## [EXERCISE BRIEF]
Would you print all of the entries exactly, please, but without their pictures?

## [MATERIAL FOR THIS TASK]
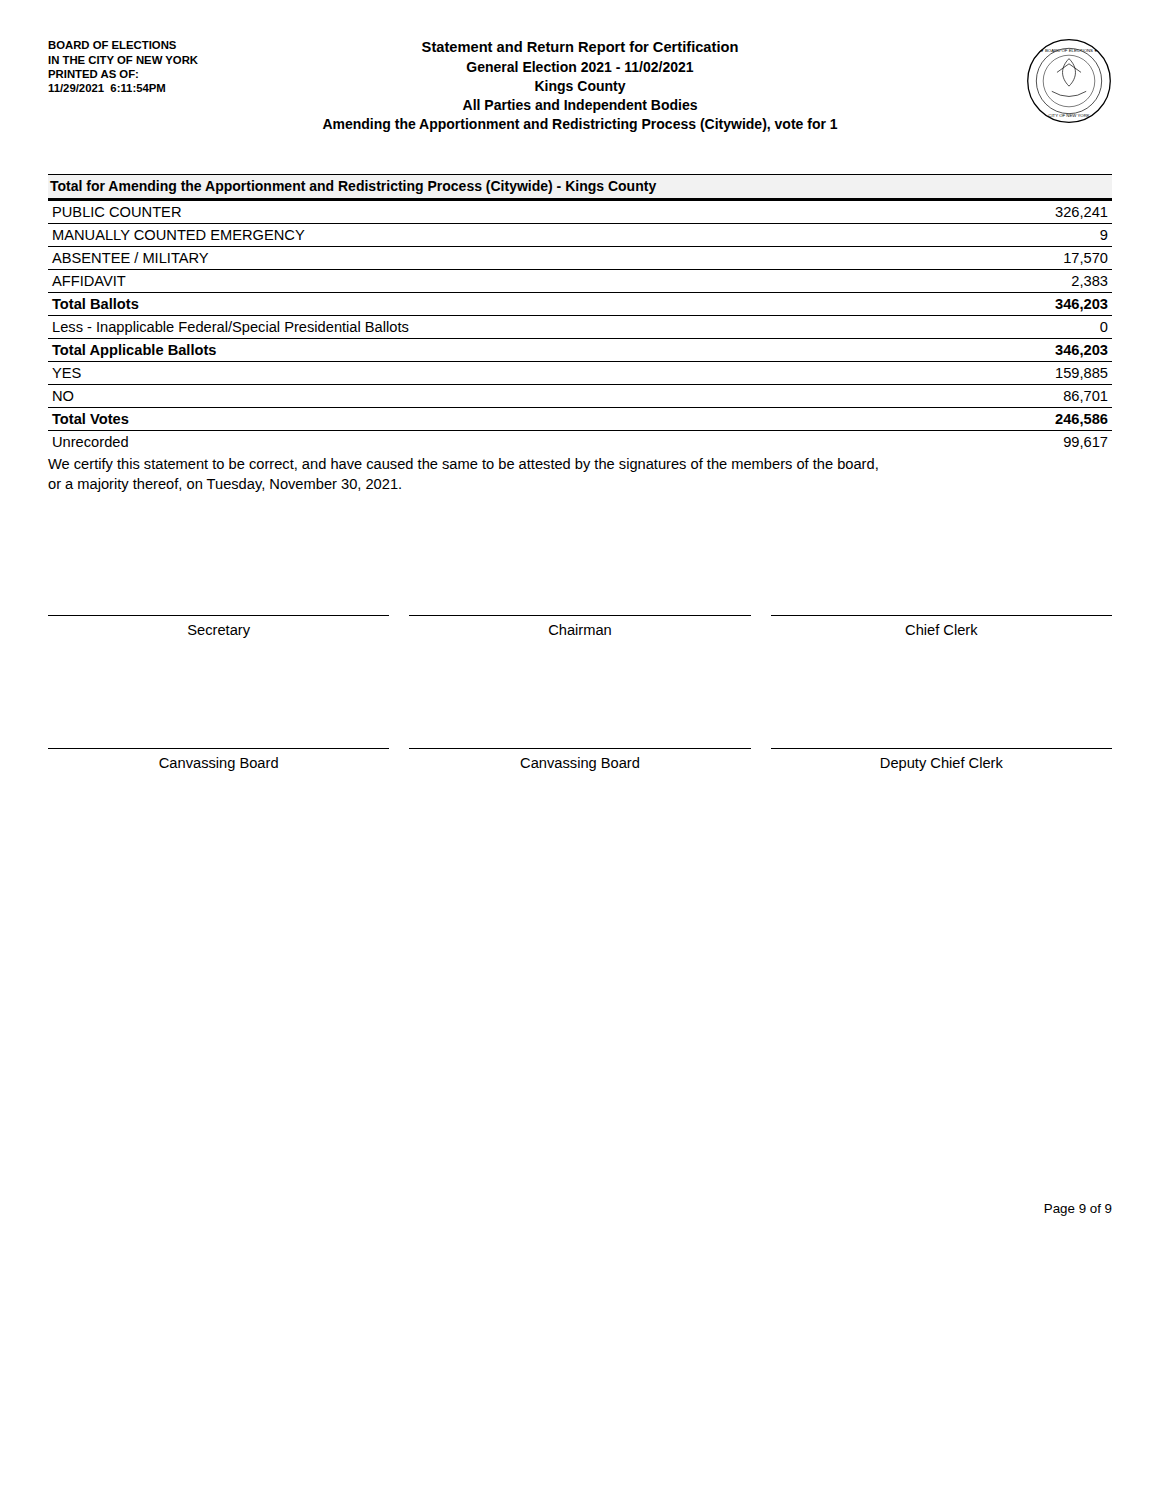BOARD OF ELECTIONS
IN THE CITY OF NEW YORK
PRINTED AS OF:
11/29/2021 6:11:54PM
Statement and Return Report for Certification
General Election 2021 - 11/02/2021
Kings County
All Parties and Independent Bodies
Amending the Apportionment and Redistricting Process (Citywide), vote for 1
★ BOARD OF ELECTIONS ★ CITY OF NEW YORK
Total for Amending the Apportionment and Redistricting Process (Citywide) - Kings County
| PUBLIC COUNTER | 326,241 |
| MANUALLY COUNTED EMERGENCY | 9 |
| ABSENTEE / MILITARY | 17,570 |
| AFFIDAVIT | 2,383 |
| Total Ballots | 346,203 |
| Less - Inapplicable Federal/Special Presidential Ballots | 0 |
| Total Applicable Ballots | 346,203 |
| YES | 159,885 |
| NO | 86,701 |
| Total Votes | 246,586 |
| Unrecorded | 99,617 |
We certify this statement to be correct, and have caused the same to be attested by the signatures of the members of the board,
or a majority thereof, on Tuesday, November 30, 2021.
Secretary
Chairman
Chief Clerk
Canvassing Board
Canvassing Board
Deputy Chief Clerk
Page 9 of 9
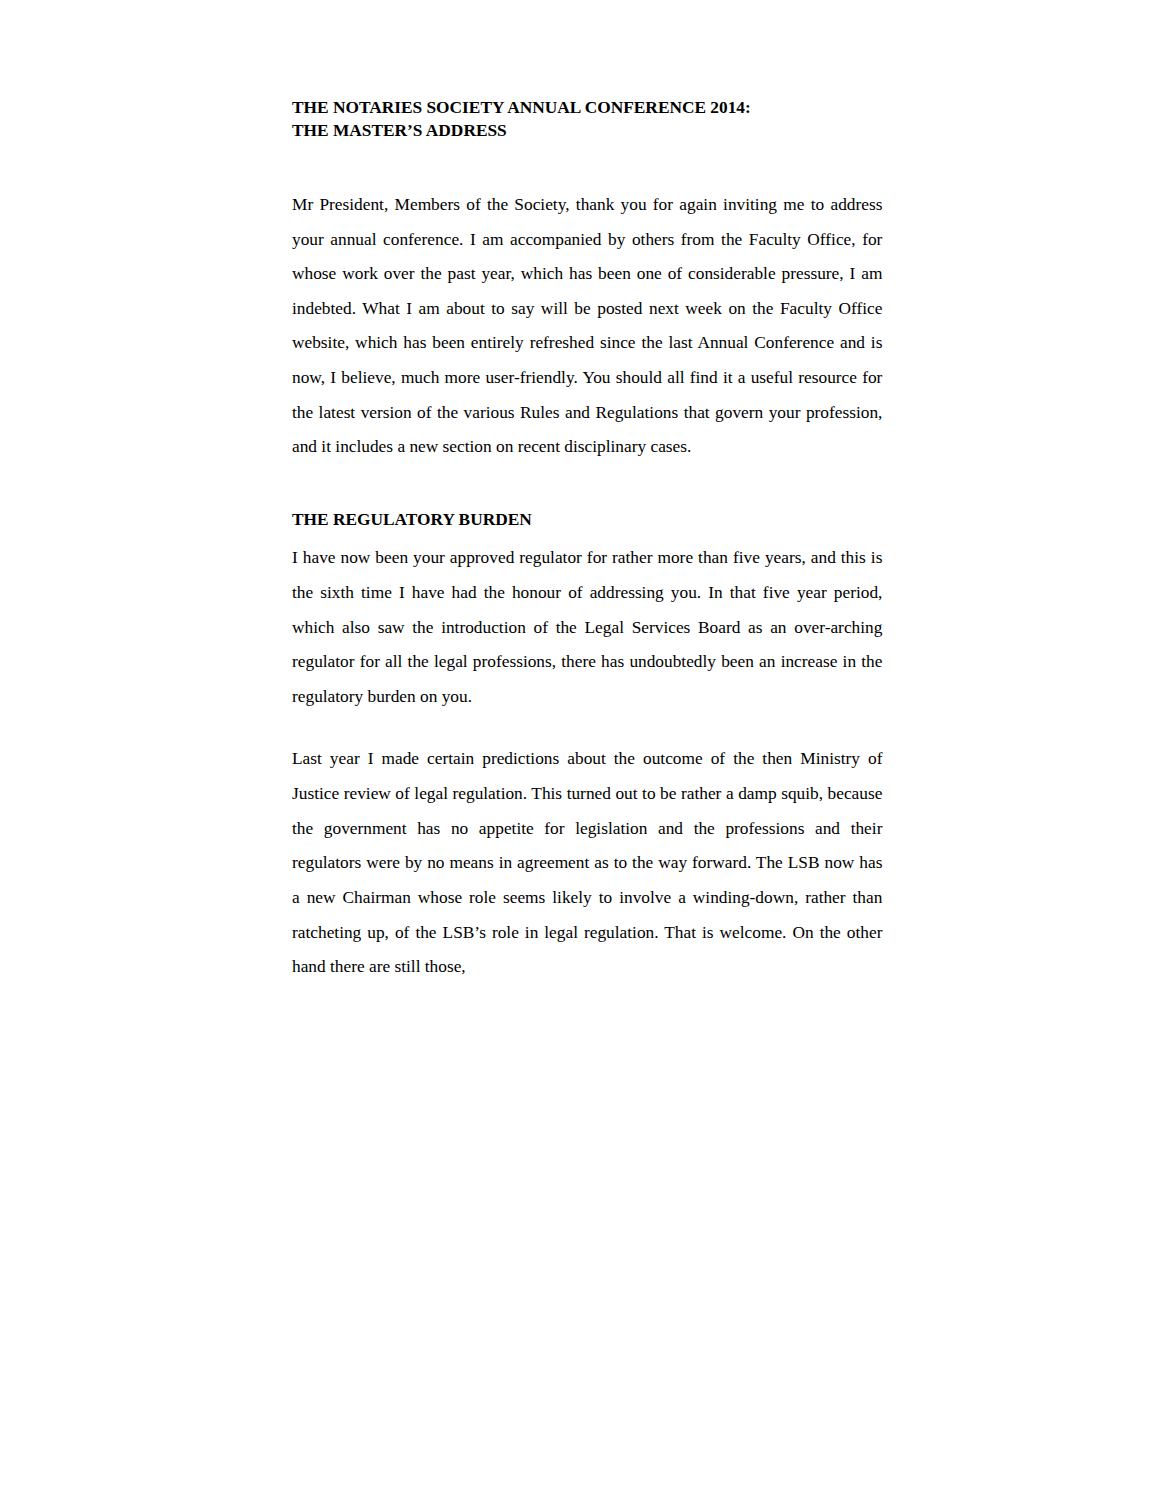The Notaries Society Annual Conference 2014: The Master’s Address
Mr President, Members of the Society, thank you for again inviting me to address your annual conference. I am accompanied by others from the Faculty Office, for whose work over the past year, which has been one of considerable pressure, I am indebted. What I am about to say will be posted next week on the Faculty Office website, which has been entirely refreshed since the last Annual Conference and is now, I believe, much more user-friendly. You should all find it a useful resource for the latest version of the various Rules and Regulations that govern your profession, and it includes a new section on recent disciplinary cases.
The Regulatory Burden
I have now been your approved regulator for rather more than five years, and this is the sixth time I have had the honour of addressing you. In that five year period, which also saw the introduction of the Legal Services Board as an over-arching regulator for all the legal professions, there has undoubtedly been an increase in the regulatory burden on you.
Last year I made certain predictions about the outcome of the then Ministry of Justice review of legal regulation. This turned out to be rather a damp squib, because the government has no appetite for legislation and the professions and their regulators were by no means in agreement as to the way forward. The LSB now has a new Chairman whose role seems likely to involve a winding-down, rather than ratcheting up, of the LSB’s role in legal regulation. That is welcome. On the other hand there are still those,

## [ANSWER FOR THIS EXERCISE]
BOARD OF ELECTIONS
IN THE CITY OF NEW YORK
PRINTED AS OF:
11/29/2021 6:11:54PM
Statement and Return Report for Certification
General Election 2021 - 11/02/2021
Kings County
All Parties and Independent Bodies
Amending the Apportionment and Redistricting Process (Citywide), vote for 1
★ BOARD OF ELECTIONS ★ CITY OF NEW YORK
Total for Amending the Apportionment and Redistricting Process (Citywide) - Kings County
| PUBLIC COUNTER | 326,241 |
| MANUALLY COUNTED EMERGENCY | 9 |
| ABSENTEE / MILITARY | 17,570 |
| AFFIDAVIT | 2,383 |
| Total Ballots | 346,203 |
| Less - Inapplicable Federal/Special Presidential Ballots | 0 |
| Total Applicable Ballots | 346,203 |
| YES | 159,885 |
| NO | 86,701 |
| Total Votes | 246,586 |
| Unrecorded | 99,617 |
We certify this statement to be correct, and have caused the same to be attested by the signatures of the members of the board,
or a majority thereof, on Tuesday, November 30, 2021.
Secretary
Chairman
Chief Clerk
Canvassing Board
Canvassing Board
Deputy Chief Clerk
Page 9 of 9
The Notaries Society Annual Conference 2014: The Master’s Address
Mr President, Members of the Society, thank you for again inviting me to address your annual conference. I am accompanied by others from the Faculty Office, for whose work over the past year, which has been one of considerable pressure, I am indebted. What I am about to say will be posted next week on the Faculty Office website, which has been entirely refreshed since the last Annual Conference and is now, I believe, much more user-friendly. You should all find it a useful resource for the latest version of the various Rules and Regulations that govern your profession, and it includes a new section on recent disciplinary cases.
The Regulatory Burden
I have now been your approved regulator for rather more than five years, and this is the sixth time I have had the honour of addressing you. In that five year period, which also saw the introduction of the Legal Services Board as an over-arching regulator for all the legal professions, there has undoubtedly been an increase in the regulatory burden on you.
Last year I made certain predictions about the outcome of the then Ministry of Justice review of legal regulation. This turned out to be rather a damp squib, because the government has no appetite for legislation and the professions and their regulators were by no means in agreement as to the way forward. The LSB now has a new Chairman whose role seems likely to involve a winding-down, rather than ratcheting up, of the LSB’s role in legal regulation. That is welcome. On the other hand there are still those,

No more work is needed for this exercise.